■ Excerpted passage ■
* * * * * * * * *

Risks abound on UBS's balance sheet, off the balance sheet, and across the pond. Yet, UBS trades at an astonishing premium to its peers. We are initiating a SELL rating.
INVESTMENT THESIS
Despite its de-risked balance sheet, UBS faces significant credit exposure to troubled assets, along with associated counterparty risk on insured and hedged products.
UBS trades at a huge premium to its peers when comparing earnings and book multiples. We expect its multiple to contract as further losses and write-downs mount in the face of a weakening global economy.
Our price target is based both on historical and peer group price-to-book multiples, from which UBS currently trades at an 81% premium.
Our forecast for 2009 is below the current consensus. With sustained profitability in question for 2009, even our bearish forecast could prove to be too positive.
RISKS TO OUR SHORT CALL
Like many governments around the world, the Swiss National Bank intervened on UBS's behalf last year, and could step in to assist UBS in the future if needed.
There is an all out blitz on short positions, including changes to up-tick rules, mark-to-market accounting, and speculation of government purchases of troubled assets. Whether perception or reality, headline risks are a plenty.
SUMMARY
Without question, the biggest banks in the world made some hideous decisions over the last few years. Even when they made seemingly good decisions, such as buying insurance on questionable securities, they lost money since many of these hedged and insured positions proved worthless themselves. By far the worst example of insurance gone wrong is AIG.

* * * * * * * * *

Copy the UBS note word for word from "Risks abound on" to "be too positive.". The records have no connection to the UBS note.

* * * * * * * * *

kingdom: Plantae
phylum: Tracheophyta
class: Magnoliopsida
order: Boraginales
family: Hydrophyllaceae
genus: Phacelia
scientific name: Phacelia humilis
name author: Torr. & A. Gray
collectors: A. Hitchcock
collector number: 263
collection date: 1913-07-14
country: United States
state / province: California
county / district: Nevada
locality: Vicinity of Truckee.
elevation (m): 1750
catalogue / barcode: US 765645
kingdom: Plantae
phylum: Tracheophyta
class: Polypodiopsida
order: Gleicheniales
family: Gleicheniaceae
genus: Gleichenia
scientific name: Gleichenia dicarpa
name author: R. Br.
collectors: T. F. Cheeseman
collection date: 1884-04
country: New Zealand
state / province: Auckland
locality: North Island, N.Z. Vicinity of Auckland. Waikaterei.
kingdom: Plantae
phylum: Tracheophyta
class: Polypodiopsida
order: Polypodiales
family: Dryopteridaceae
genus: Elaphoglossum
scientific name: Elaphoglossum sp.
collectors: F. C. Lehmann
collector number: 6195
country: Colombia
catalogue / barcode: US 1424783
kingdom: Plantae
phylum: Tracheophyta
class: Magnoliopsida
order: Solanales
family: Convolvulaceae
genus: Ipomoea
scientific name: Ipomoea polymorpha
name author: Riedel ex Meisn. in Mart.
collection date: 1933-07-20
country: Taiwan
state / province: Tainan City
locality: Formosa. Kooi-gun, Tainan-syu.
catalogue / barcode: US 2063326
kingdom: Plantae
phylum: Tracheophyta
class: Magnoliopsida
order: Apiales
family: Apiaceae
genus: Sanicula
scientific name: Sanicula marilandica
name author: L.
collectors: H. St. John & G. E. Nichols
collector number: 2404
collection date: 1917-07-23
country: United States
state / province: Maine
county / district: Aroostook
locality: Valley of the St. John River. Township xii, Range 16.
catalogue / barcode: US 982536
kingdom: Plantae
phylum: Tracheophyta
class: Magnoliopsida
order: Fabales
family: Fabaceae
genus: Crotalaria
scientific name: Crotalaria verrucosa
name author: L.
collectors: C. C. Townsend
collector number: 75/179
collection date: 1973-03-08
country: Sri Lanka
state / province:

* * * * * * * * *

■ Answer for this exercise ■
Risks abound on UBS's balance sheet, off the balance sheet, and across the pond. Yet, UBS trades at an astonishing premium to its peers. We are initiating a SELL rating.
INVESTMENT THESIS
Despite its de-risked balance sheet, UBS faces significant credit exposure to troubled assets, along with associated counterparty risk on insured and hedged products.
UBS trades at a huge premium to its peers when comparing earnings and book multiples. We expect its multiple to contract as further losses and write-downs mount in the face of a weakening global economy.
Our price target is based both on historical and peer group price-to-book multiples, from which UBS currently trades at an 81% premium.
Our forecast for 2009 is below the current consensus. With sustained profitability in question for 2009, even our bearish forecast could prove to be too positive.